Differential transformations of parabolic second-order operators in the plane

TL;DR

This paper extends Darboux's classical transformation results from hyperbolic to parabolic second-order operators in the plane, providing a general method to determine and compose transformations, with implications for integrable equations like Boussinesq.

Contribution

It introduces a general theorem for transformations of parabolic operators, showing how higher-order transformations can be composed of first-order ones and linking inverse transformations to integrable equations.

Findings

Transformations of parabolic operators can be systematically determined.

Higher-order transformations are compositions of first-order transformations.

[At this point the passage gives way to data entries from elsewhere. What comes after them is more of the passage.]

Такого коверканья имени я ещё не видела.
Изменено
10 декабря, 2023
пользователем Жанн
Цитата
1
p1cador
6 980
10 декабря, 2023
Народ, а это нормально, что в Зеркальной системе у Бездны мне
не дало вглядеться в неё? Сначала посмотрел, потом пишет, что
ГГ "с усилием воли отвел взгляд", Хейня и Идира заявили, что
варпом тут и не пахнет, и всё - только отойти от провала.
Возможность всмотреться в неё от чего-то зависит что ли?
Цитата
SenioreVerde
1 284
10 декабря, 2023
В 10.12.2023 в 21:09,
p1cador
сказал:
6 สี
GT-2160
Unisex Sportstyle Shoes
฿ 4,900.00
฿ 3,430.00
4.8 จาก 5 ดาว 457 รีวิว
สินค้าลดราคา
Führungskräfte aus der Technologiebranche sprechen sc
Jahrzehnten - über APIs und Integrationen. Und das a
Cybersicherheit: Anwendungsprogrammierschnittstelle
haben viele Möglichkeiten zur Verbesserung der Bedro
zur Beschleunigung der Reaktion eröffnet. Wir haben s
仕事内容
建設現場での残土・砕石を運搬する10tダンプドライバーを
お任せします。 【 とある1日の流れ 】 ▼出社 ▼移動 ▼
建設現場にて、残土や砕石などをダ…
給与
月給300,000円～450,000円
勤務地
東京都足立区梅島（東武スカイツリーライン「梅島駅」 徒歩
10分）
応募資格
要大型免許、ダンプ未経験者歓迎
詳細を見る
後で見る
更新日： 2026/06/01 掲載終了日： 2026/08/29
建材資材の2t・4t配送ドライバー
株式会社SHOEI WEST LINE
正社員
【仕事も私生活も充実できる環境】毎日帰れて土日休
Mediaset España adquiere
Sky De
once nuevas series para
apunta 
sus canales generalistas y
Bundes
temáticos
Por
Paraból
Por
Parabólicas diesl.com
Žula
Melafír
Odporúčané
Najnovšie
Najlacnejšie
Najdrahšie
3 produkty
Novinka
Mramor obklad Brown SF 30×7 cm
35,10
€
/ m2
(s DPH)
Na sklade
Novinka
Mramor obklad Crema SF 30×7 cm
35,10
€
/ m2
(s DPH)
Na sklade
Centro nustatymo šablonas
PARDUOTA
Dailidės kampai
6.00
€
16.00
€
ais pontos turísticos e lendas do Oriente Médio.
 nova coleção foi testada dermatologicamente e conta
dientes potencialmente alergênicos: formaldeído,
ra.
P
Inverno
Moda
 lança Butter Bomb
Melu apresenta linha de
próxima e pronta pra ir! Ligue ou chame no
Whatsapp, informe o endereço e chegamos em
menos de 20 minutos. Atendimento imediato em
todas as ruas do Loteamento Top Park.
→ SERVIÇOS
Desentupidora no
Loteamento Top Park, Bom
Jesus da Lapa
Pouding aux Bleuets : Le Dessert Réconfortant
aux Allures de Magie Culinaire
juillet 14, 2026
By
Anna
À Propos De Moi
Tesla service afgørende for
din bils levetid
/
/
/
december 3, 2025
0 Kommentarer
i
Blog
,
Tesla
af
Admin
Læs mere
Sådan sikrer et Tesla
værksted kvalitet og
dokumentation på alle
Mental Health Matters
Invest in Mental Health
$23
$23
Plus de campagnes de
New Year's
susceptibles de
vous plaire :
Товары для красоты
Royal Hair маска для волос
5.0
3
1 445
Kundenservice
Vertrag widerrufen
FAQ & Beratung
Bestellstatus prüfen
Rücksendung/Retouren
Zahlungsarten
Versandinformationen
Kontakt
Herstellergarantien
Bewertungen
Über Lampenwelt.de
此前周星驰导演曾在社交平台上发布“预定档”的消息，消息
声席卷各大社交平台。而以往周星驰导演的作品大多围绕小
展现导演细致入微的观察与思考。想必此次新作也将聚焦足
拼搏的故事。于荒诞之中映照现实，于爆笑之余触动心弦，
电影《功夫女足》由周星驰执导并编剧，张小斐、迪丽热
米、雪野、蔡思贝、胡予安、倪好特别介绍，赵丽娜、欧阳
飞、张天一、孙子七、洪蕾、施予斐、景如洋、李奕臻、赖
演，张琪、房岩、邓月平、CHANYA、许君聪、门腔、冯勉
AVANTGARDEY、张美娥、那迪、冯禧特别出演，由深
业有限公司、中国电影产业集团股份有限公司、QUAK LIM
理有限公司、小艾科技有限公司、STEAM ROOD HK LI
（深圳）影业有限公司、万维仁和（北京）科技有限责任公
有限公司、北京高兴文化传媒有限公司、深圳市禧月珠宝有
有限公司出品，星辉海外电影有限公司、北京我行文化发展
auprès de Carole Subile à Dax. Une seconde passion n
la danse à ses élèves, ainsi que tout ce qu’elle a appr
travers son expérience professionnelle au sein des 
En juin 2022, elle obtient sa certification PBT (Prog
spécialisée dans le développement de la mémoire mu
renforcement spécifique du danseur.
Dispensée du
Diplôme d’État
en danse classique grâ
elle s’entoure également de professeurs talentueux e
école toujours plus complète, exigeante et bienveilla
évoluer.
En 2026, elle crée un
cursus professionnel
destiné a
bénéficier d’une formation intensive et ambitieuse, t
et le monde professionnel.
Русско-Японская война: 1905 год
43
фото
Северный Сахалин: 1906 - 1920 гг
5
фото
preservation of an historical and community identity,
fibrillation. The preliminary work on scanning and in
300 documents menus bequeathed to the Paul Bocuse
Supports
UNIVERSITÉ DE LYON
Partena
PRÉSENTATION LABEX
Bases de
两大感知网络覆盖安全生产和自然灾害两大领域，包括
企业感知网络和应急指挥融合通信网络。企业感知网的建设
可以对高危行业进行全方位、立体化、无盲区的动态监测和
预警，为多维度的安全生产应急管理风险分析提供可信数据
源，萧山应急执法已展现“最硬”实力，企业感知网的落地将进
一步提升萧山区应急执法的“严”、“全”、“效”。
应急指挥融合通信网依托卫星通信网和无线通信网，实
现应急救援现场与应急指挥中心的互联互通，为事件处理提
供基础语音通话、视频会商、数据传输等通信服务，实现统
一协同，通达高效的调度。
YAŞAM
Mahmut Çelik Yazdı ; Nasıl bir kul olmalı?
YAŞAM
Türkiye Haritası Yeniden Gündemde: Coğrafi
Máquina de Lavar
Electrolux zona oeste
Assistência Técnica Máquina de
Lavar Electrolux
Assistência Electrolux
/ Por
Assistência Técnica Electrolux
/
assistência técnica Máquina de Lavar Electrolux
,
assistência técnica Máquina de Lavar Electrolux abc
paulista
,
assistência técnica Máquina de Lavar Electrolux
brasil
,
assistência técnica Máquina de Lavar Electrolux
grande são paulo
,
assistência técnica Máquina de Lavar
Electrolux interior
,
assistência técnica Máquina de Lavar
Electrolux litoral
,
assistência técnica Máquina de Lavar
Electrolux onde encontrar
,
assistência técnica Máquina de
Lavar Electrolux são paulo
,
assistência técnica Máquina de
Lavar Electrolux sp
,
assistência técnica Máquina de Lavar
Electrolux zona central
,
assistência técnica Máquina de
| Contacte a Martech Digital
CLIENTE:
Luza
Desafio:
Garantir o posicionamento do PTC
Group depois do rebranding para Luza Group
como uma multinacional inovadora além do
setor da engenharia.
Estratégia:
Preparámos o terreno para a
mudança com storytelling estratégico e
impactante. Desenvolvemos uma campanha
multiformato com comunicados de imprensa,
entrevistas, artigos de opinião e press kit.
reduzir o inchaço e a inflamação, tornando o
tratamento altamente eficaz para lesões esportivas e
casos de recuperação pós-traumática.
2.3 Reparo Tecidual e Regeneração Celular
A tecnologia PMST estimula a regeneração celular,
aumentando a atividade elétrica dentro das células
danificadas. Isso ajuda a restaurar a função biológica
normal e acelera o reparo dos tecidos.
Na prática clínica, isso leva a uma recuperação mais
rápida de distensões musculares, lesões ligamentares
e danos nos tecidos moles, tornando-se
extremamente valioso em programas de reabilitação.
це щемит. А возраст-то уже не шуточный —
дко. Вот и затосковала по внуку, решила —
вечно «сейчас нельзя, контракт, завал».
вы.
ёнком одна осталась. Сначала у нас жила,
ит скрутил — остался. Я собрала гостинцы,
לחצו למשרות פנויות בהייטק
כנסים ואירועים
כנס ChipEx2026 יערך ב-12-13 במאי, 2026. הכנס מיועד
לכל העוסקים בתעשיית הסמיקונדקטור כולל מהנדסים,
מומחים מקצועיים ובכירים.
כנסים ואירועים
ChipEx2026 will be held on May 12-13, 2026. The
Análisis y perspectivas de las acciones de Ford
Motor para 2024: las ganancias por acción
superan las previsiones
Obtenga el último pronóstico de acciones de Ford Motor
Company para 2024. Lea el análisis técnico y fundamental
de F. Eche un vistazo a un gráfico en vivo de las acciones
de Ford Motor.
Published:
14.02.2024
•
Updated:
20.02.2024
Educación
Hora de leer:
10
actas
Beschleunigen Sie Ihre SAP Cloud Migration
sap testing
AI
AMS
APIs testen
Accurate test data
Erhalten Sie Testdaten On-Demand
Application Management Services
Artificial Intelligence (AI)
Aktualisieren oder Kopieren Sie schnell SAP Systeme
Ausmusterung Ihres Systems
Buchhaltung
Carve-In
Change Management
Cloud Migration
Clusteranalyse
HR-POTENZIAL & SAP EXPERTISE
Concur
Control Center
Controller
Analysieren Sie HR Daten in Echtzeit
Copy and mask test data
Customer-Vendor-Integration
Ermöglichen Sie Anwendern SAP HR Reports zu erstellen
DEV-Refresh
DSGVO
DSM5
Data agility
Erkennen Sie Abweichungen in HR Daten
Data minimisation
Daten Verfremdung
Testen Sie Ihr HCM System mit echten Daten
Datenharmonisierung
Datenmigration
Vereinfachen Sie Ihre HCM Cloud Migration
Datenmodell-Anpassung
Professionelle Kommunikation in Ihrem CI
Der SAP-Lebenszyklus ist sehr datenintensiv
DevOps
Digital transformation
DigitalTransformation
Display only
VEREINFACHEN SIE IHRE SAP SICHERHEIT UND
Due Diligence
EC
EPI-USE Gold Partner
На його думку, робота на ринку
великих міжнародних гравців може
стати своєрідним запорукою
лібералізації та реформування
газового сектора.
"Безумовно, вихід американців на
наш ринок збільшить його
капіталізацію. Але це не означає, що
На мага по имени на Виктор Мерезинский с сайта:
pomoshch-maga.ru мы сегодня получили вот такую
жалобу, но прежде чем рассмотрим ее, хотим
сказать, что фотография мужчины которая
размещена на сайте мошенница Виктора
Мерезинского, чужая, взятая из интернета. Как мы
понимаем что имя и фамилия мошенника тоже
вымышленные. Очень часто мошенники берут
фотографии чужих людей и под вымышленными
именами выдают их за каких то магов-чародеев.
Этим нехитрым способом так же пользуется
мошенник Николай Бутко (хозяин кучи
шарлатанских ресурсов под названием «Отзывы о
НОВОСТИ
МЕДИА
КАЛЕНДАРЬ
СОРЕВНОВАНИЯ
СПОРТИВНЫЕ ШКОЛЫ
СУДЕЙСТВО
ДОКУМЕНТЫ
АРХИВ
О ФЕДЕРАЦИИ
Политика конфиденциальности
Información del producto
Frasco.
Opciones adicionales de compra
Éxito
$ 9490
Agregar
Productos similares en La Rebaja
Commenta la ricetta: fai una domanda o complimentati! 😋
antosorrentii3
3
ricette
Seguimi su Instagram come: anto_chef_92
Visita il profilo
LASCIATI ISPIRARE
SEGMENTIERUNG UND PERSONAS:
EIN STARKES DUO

Inverse transformations impose differential constraints related to integrable equations.

Abstract

Here, Darboux's classical results about transformations with differential substitutions for hyperbolic equations are extended to the case of parabolic equations of the form $L u = \big(D^2_{x} + a(x,y) D_x + b(x,y) D_y + c(x,y)\big)u=0$. We prove a general Theorem that provides a way to determine transformations for parabolic equations shown above. It turnes out that transforming operators $M$ of some higher order can be always represented as a composition of some first-order operators that consecutively define a series of transformations. Existence of inverse transformations implies some differential constrains on the coefficients of the initial operator. We show that these relations can imply famous integrable equations, in particular, the Boussinesq equation.